Republicans have little to lose in Mt. Airy, where the Democratic nominee is likely to get 90 percent or more of the vote in November.
But Leicht says the national foreclosure crisis could help position Democrats to make gains in “swing” suburbs with more mixed politics than Mt. Airy but similar economic profiles because the issue extends from the pocketbook to the heartstrings.
“People buy houses as a financial investment. You’re in this house. You’re in this neighborhood. It’s a sign that you’ve made it to the middle class,” he said. “For the middle class a home is such a central piece of the American dream, when you mess with that its like messing with the American flag.”
McCain adviser Holtz-Eakin said Obama and Clinton will pay a price for exploiting homeowners’ woes on the political battlefield.
“I think the Democratic presidential contenders have clearly crossed a line he didn’t want to cross and turned this into a political issue,” he said.
The Foreclosure Ground War
Philadelphia and Pennsylvania have not been as hard hit by the mortgage crisis as some places, but the signs in Mt. Airy — the ones that say “For Sale” — look like harbingers of more hemorrhaging in the housing market if a tourniquet is not applied soon.
And Congressman Fattah emphasizes the effects of foreclosures even on homeowners who are able to make payments on their mortgages.
“The real problem right now is that the property values are going down so you could literally be sitting in your home not facing foreclosure, not having a problem paying your mortgage, except that the house you’re paying the mortgage on is now worth less than what you owe,” Fattah said. “So you’re paying your mortgage but you actually have lost money even though you have not been faced with foreclosure because neighbors of yours have been put into a tough situation.”
The crisis has local officials, even former rivals, pulling together. Fattah was one of several candidates who lost to new Mayor Michael Nutter in a Democratic primary last year.
Nutter told a Senate Banking, Housing and Urban Affairs Committee that Philadelphia officials are doing everything they can at the local level to staunch the flow of foreclosures, including instituting a moratorium on sales of foreclosed homes. But there is only so much that can be done at the local level, he said.
“We need the federal government to do its part,” Nutter said at a Philadelphia field hearing of the Committee on Monday. “Additional funding is needed to enable cities to maintain and purchase abandoned properties, to support housing counseling and legal assistance, and to provide bankruptcy relief to our citizens by allowing judges to modify mortgages.”
Nutter was speaking to a receptive audience: Chairman Christopher J. Dodd , D-Conn., helped write the Senate housing bill with $4 billion for Community Development Block Grants and $100 million for counseling services. He has vowed to do more, and House Democrats are drafting legislation that would allow the Federal Housing Administration to back more loans. But Democrats appear likely to abandon plans to let bankruptcy judges adjust mortgage agreements.

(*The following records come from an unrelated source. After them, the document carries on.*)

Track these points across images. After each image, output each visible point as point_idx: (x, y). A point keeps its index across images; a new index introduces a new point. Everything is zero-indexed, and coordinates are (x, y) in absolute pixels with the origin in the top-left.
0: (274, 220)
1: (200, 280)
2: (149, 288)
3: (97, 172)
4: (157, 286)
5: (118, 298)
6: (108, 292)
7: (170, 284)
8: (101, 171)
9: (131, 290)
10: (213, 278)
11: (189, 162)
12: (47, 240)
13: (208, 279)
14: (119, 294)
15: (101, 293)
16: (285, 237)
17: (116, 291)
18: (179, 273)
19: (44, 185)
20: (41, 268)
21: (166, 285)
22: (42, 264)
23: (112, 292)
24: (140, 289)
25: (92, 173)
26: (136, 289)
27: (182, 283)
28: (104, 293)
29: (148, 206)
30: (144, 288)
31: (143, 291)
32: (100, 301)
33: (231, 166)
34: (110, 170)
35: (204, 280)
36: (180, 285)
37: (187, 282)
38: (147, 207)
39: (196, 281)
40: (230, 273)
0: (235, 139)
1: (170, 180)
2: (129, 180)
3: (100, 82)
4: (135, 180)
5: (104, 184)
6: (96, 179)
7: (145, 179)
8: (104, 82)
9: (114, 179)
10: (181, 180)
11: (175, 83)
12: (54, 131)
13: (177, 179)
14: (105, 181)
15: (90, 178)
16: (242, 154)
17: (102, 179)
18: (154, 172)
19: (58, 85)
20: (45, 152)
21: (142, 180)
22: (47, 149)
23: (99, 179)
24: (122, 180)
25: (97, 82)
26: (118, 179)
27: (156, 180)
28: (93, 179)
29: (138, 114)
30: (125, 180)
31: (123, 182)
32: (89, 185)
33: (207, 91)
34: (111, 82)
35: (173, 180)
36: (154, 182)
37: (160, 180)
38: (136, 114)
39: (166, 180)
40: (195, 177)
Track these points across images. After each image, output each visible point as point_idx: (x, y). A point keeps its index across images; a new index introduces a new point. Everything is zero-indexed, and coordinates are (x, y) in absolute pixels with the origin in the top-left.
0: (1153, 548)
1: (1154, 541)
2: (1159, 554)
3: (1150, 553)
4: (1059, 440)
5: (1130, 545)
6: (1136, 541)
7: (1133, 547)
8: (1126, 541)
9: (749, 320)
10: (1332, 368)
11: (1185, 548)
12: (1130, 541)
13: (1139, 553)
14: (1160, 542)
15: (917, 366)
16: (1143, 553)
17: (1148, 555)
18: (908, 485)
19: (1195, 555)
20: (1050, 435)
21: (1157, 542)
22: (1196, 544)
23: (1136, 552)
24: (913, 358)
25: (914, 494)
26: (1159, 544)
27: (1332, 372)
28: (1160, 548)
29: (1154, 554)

Senate Democrats have been criticized by advocacy groups for doing too little to help homeowners, and Dodd’s field hearing suggests sensitivity to the political risks for Democrats if Congress fails to take enough or proper action.
Unlike the hardships that are felt most acutely at the bottom of the economic scale, mortgage woes uniquely affect a demographic group that can be counted upon to show up to the polls: homeowners.
“Part of the reason why it’s getting some attention is that the people who are being affected are people who vote,” Fattah said.